— À FAIRE —
a) À partir de l'article sur le conclave, répondez aux questions suivantes :
(i) Combien de temps a duré le plus long conclave de l'histoire ?
(ii) Quel rang portera le pape que ce conclave désignera ?
(iii) Dans quel lieu les cardinaux électeurs sont-ils enfermés ?
b) Extrayez de l'article sur le conclave le passage compris entre « Les yeux du » et « formule habemus papam. », ces deux segments inclus.

Fumigènes, roue de la fortune et GSM au placard: 10 choses amusantes à savoir sur le conclave

Benjamin Hermann
Benjamin Hermann Journaliste au Vif

Le conclave pour désigner le successeur du pape François débute, au Vatican. Voici dix informations plus ou moins indispensables à connaître sur cette réunion très encadrée. Le plus long conclave de l’histoire, par exemple, a duré plus de 1.000 jours.

Les yeux du monde entier sont tournés vers le Vatican, pour le commencement du conclave, qui désignera le 267e pape. Cette réunion des cardinaux électeurs se caractérise par un aspect très ritualisé, depuis l’enfermement dans la chapelle Sixtine jusqu’à la célèbre formule habemus papam.

Depuis les origines des conclaves jusqu’à celui-ci, voici quelques informations instructives ou amusantes à connaître.

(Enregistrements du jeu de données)
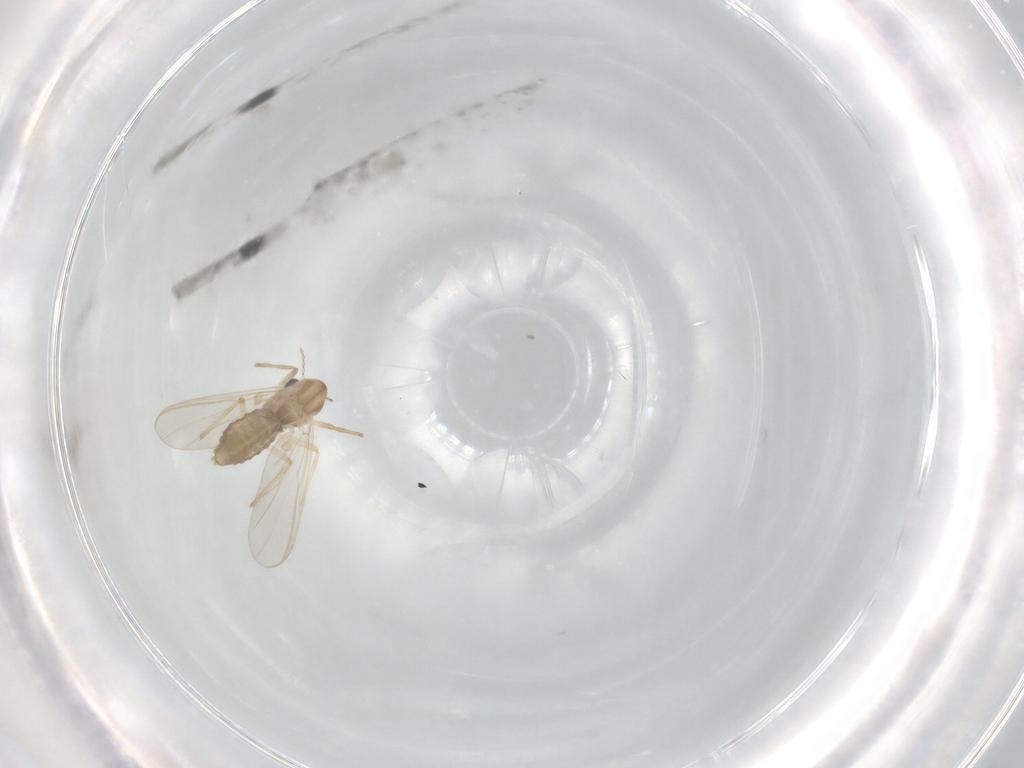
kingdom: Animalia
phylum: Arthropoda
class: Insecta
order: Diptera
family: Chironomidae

==

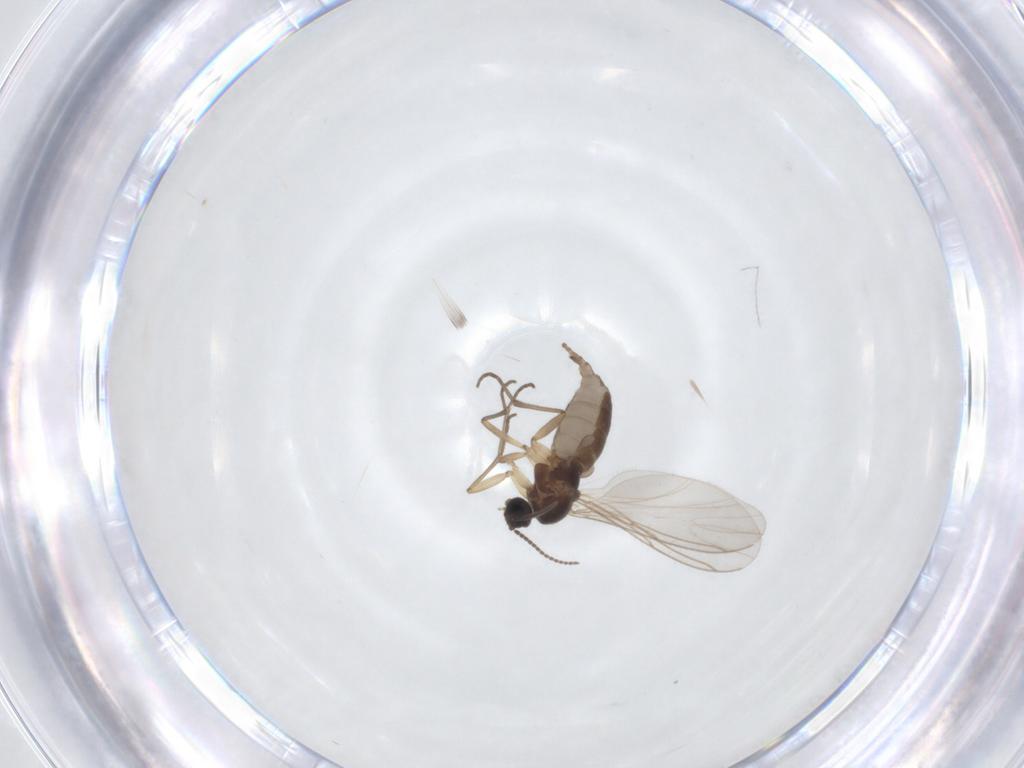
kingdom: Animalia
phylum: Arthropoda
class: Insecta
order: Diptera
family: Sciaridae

==

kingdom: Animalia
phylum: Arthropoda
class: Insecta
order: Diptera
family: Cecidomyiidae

— ENSEMBLE DES RÉPONSES —
a)
(i) Plus de 1.000 jours.
(ii) Il sera le 267e pape.
(iii) Dans la chapelle Sixtine.

b)
Les yeux du monde entier sont tournés vers le Vatican, pour le commencement du conclave, qui désignera le 267e pape. Cette réunion des cardinaux électeurs se caractérise par un aspect très ritualisé, depuis l’enfermement dans la chapelle Sixtine jusqu’à la célèbre formule habemus papam.